3. Complexities of Measuring Concentricity
This brings us to the difficulty of measuring concentricity to determine if the specified OD and ID are achieved. Concentricity is considered one of the trickiest GD&T traits to measure for, because of the difficulty in establishing the (theoretical) central axis. It also requires taking many measurements across a series of cross sections (however many is realistic), and exactly mapping out the surface and determining the median points of these cross sections. Then these series of points must be plotted to see if they fall within the cylindrical tolerance zone. This can only be done on a coordinate measuring machine (CMM) or other computer measurement device and is quite time-consuming — which of course means added cost.
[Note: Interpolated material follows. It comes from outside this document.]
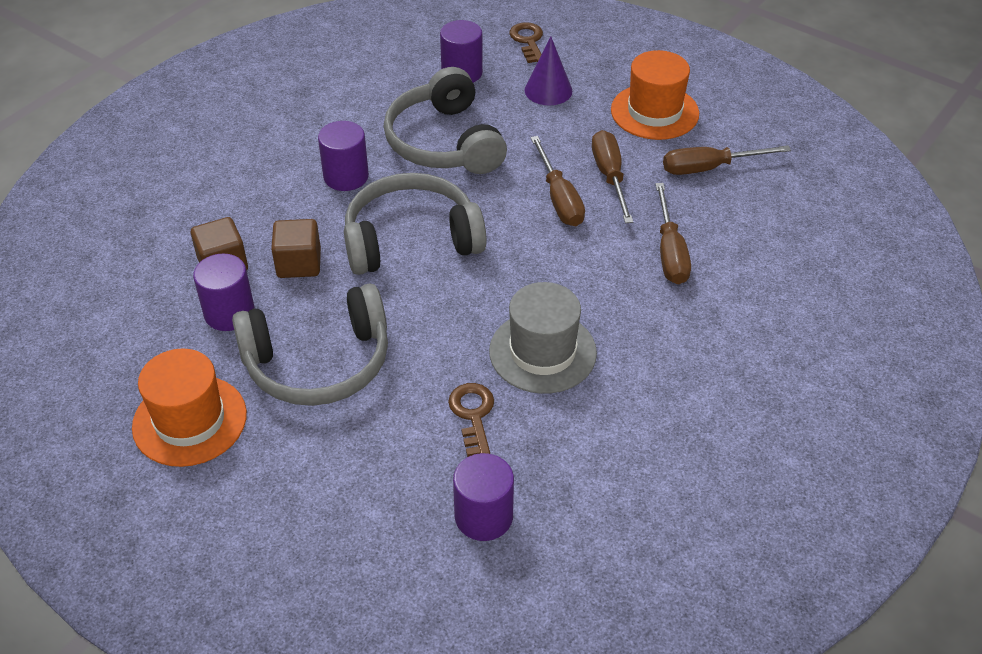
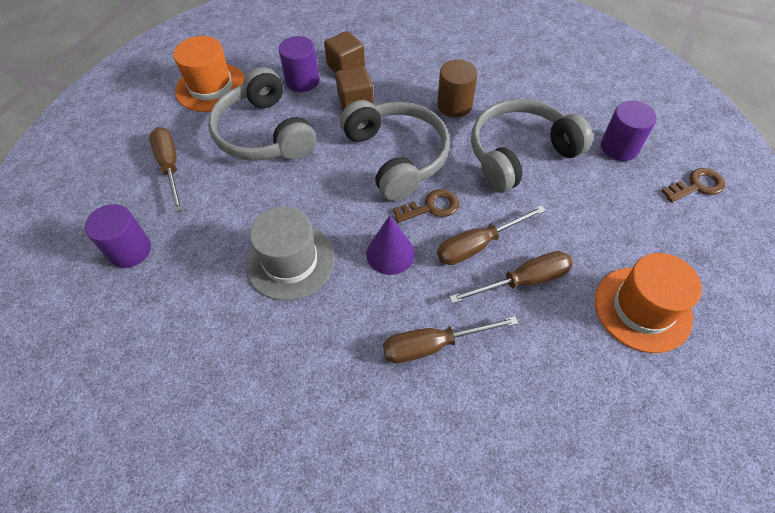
camera: 80 degrees right, 10 degrees up
purple cylinder [318,121,369,191] -> brown cylinder [437,59,478,117]
brown key [448,383,494,457] -> brown key moved to [393,189,459,223]
purple cone [525,37,572,105] -> purple cone moved to [366,215,415,275]
brown screwdriver [663,145,791,175] -> brown screwdriver moved to [149,127,183,212]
4. When Concentricity Is Needed
With all of this complexity, concentricity is usually reserved for parts that require a high degree of precision in order to function properly. Whether concentricity is critical depends on the end use, such as whether some physical entity with its own OD needs to fit into the tubing. In general, if you have a tube that needs to go inside an opening and another part that needs to fit into the tube ID, then the OD, ID, and concentricity may all need to line up in order for all those parts to work together.
If your application requires liquid or gas to pass through a tube, concentricity may not matter at all, because tube non-concentricity would not impede flow-through. However, even where concentricity is not critical, it may be important to know how far out of concentric the OD/ID can be. For example, suppose that in your application, the liquid or gas flowing through the tube will be under pressure. In this case, you may need to specify a minimum acceptable wall thickness to ensure that the pressure does not cause a break in a thin spot on the non-concentric tube wall.
To some extent, the choice of material may also relate to concentricity or minimum/maximum wall thickness. For instance, if you have chosen to use welded tubing that will undergo grinding to form a part, you may want to specify a minimum thickness to prevent the tube wall from being ground too thin and causing a break in the weld. Likewise, if your end application will use a tube to move liquid under high pressure, a seamless material that is drawn and not welded might be a better material choice, to minimize the risk of breakage. But again, if the tube will simply release air into the environment, then seamless tubing would be a case of over-engineering.
5. An Alternative to Concentricity
In some cases, you can avoid the time and cost of verifying concentricity by replacing concentricity requirements with wall runout, which is easier to measure and more readily achievable. As long as you know the minimum and maximum wall thicknesses, those tubing specs can be converted to wall runout using simple formulas:
Maximum wall thickness – Minimum wall thickness ÷ 2 = Eccentricity
Eccentricity x 2 = Wall runout
So, for example, a maximum eccentricity of 0 .001” converts to a wall runout of 0 .002”. A maximum eccentricity of 10% converts to a wall runout of 20% of nominal wall.
With wall runout, you can physically touch and measure the surface of the part. Controlling wall runout will also control the concentricity, although admittedly, not to the same extent as when concentricity is applied on its own.
Remember, the feasibility of producing parts that are within your acceptable tolerances is a critically important consideration when doing your drawings. That is why most machinists, measurement techs, and design engineers recommend avoiding concentricity whenever possible. Instead, you can use other applicable geometric GD&T symbols in your tubing drawings and designs — preventing the pitfalls of concentricity by avoiding designing it into the part in the first place.